Ilustrasi HIV positif. (Getty images/ Thinkstock/jarun011)
Jakarta, CNN Indonesia -- Sebuah pil untuk mencegah infeksi HIV pada orang-orang berisiko tinggi dilaporkan bekerja, berdasarkan dua studi baru.

Dalam sebuah penelitian yang dilakukan di wilayah San Francisco, tidak ada infeksi HIV baru di antara 657 orang yang mengonsumsi pil harian Truvada. Dalam studi kedua, orang-orang di Inggris yang mengonsumsi Truvada berisiko terdiagnosis HIV lebih rendah.

Dikutip dari laman Reuters, Truvada yang diproduksi oleh perusahaan bioteknologi Gilead disetujui di Amerika Serikat untuk 'profilaksis prapajanan' (PrEP) pada HIV, virus yang menyebabkan AIDS.

ADVERTISEMENT

SCROLL TO CONTINUE WITH CONTENT

Menurut Pusat Pengendalian dan Pencegahan Penyakit AS, Truvada dapat mengurangi risiko infeksi HIV sebanyak 92 persen. Kendati begitu, pil tersebut tidak melindungi dari infeksi menular seksual (IMS) lainnya.

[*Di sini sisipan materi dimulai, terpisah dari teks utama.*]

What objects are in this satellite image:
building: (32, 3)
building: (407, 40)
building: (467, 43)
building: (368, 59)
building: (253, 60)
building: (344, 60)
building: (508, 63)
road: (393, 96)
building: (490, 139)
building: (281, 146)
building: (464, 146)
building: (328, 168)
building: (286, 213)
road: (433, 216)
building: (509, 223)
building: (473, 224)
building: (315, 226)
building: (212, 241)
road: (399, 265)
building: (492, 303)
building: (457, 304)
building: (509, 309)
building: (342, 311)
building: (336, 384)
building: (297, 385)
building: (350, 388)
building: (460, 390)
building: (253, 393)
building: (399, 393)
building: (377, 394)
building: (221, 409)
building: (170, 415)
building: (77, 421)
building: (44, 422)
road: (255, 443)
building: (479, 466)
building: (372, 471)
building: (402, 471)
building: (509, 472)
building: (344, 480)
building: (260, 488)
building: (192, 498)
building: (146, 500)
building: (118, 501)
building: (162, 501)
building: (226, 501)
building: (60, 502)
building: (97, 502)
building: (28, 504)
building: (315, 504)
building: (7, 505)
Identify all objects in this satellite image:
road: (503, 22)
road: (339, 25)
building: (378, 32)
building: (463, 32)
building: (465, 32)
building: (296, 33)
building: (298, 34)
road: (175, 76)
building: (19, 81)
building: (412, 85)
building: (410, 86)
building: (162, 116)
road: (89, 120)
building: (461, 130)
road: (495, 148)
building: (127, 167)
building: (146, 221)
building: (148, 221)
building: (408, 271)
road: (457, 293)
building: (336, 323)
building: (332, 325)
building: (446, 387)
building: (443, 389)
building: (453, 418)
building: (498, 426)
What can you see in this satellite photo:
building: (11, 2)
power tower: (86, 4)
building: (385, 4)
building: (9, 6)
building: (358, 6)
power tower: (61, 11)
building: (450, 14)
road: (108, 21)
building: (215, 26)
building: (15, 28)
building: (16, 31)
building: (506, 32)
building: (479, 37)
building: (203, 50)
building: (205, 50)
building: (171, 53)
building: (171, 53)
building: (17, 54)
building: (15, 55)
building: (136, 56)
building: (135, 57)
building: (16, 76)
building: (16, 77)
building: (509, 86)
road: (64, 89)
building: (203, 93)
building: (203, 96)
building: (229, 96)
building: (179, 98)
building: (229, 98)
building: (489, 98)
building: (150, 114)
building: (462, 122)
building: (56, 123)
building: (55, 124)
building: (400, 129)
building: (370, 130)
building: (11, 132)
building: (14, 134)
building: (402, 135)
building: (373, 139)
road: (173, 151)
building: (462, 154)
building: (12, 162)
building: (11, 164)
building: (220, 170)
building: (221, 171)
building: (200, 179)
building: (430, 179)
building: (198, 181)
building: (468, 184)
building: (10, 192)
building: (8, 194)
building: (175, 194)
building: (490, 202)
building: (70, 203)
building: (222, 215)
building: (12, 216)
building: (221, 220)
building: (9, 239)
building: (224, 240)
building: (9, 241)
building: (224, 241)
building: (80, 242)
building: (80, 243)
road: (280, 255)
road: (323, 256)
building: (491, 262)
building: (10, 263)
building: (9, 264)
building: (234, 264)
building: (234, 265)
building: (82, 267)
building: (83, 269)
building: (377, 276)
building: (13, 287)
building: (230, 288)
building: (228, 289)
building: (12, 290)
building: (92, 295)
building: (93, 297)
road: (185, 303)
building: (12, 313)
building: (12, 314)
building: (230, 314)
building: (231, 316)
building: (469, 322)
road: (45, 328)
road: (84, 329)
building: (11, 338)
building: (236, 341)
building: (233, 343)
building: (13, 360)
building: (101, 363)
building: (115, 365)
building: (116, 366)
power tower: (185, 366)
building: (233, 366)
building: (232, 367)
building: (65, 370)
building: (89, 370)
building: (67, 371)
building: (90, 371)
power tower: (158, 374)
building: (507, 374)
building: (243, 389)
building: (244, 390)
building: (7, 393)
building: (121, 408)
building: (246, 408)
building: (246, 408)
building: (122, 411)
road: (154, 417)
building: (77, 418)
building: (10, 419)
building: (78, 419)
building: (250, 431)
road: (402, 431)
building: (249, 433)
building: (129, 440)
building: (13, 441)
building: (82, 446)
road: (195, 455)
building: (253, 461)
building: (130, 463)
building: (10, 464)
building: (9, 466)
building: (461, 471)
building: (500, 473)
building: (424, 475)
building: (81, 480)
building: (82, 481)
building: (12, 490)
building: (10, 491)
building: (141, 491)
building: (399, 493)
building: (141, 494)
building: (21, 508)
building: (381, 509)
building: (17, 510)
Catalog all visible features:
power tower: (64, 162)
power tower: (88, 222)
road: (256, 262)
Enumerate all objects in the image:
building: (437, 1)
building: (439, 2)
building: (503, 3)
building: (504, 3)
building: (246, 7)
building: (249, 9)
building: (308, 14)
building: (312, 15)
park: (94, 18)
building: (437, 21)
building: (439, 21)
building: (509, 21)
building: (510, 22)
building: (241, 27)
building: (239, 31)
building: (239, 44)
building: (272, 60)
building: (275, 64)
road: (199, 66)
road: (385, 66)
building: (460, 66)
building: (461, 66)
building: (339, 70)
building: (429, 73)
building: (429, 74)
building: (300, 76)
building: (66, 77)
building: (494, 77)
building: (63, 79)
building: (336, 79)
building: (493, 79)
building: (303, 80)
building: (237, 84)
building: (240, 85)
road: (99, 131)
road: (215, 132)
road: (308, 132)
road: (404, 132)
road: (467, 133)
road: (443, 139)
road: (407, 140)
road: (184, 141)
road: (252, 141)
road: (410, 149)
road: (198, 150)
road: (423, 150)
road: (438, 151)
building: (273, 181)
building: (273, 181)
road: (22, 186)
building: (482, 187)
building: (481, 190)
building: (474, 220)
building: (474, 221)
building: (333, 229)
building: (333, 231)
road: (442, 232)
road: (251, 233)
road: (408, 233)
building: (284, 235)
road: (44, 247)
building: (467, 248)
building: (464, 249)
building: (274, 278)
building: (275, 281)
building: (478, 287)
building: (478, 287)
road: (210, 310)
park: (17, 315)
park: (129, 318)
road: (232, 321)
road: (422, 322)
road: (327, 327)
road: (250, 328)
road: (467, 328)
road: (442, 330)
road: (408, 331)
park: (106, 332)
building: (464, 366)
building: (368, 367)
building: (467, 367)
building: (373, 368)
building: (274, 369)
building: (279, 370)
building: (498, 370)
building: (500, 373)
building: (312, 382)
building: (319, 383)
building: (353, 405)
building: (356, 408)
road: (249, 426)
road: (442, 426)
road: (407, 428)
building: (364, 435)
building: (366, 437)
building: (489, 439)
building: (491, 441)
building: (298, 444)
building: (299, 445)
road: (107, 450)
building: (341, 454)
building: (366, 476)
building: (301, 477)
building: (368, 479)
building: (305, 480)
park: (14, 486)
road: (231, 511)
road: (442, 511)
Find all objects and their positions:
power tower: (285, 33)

Ketika Truvada telah bekerja dengan baik pada uji klinis kontrol tinggi, jika dibandingkan dengan plasebo, beberapa orang khawatir tentang tentang bagaimana pil tersebut diterapkan di dunia nyata.

Penelitian di San Francisco melibatkan 657 anggota perusahaan asuransi kesehatan Kaiser Permanente berusia 20 sampai 68 tahun antara tahun 2012 sampai 2015. Sebagian besar peserta adalah laki-laki homoseksual dan biseksual.

Selama studi berlangsung, para peserta tidak memiliki infeksi HIV baru. Meski demikian, setengah dari mereka memiliki infeksi menular seksual baru.

Studi ini tak bisa mengatakan, apakah tingkat IMS yang tinggi disebabkan oleh pemakaian PrEP. Tingkat diagnosis IMS yang tinggi mungkin disebabkan karena pasien untuk PrEP menjadi lebih sering memeriksakan diri ke dokter, sehingga memungkinkan kesempatan ditemukannya infeksi lebih banyak.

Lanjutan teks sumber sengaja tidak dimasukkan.